OSRI: A Rotationally Invariant Binary Descriptor
Xianwei Xu,Lu Tian,Jianjiang Feng,Jie Zhou
DOI: https://doi.org/10.1109/tip.2014.2324824
IF: 10.6
2014-01-01
IEEE Transactions on Image Processing
Abstract:Binary descriptors are becoming widely used in computer vision field because of their high matching efficiency and low memory requirements. Since conventional approaches, which first compute a floating-point descriptor then binarize it, are computationally expensive, some recent efforts have focused on directly computing binary descriptors from local image patches. Although these binary descriptors enable a significant speedup in processing time, their performances usually drop a lot due to orientation estimation errors and limited description abilities. To address these issues, we propose a novel binary descriptor based on the ordinal and spatial information of regional invariants (OSRIs) over a rotation invariant sampling pattern.
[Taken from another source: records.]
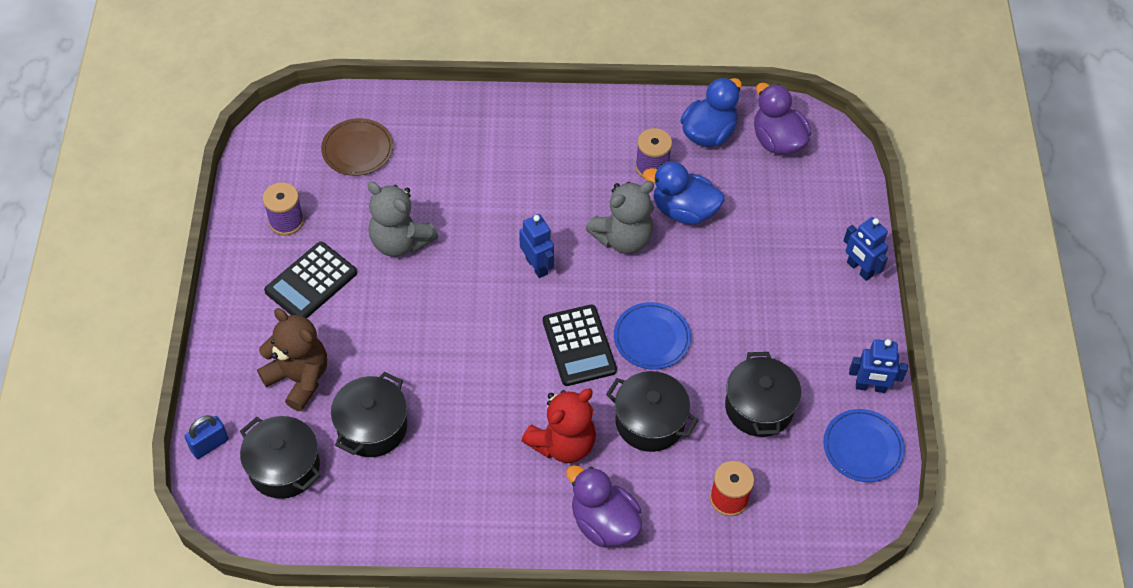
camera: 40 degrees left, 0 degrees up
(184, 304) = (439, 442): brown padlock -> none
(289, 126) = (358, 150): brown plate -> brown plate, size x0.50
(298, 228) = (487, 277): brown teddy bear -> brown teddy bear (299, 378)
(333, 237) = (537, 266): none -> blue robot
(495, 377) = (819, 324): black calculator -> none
Our main contributions are twofold: 1) each bit in OSRI is computed based on difference tests of regional invariants over pairwise sampling-regions instead of difference tests of pixel intensities commonly used in existing binary descriptors, which can significantly enhance the discriminative ability and 2) rotation and illumination changes are handled well by ordering pixels according to their intensities and gradient orientations, meanwhile, which is also more reliable than those methods that resort to a reference orientation for rotation invariance. Besides, a statistical analysis of discriminative abilities of different parts in the descriptor is conducted to design a cascade filter which can reject nonmatching descriptors at early stages by comparing just a small portion of the whole descriptor, further reducing the matching time. Extensive experiments on four challenging data sets (Oxford, 53 Objects, ZuBuD, and Kentucky) show that OSRI significantly outperforms two state-of-the-art binary descriptors (FREAK and ORB). The matching performance of OSRI with only 512 bits is also better than the well-known floating-point descriptor SIFT (4K bits) and is comparable with the state-of-the-art floating-point descriptor MROGH (6K bits), while it is two orders of magnitude faster to match than SIFT and MROGH.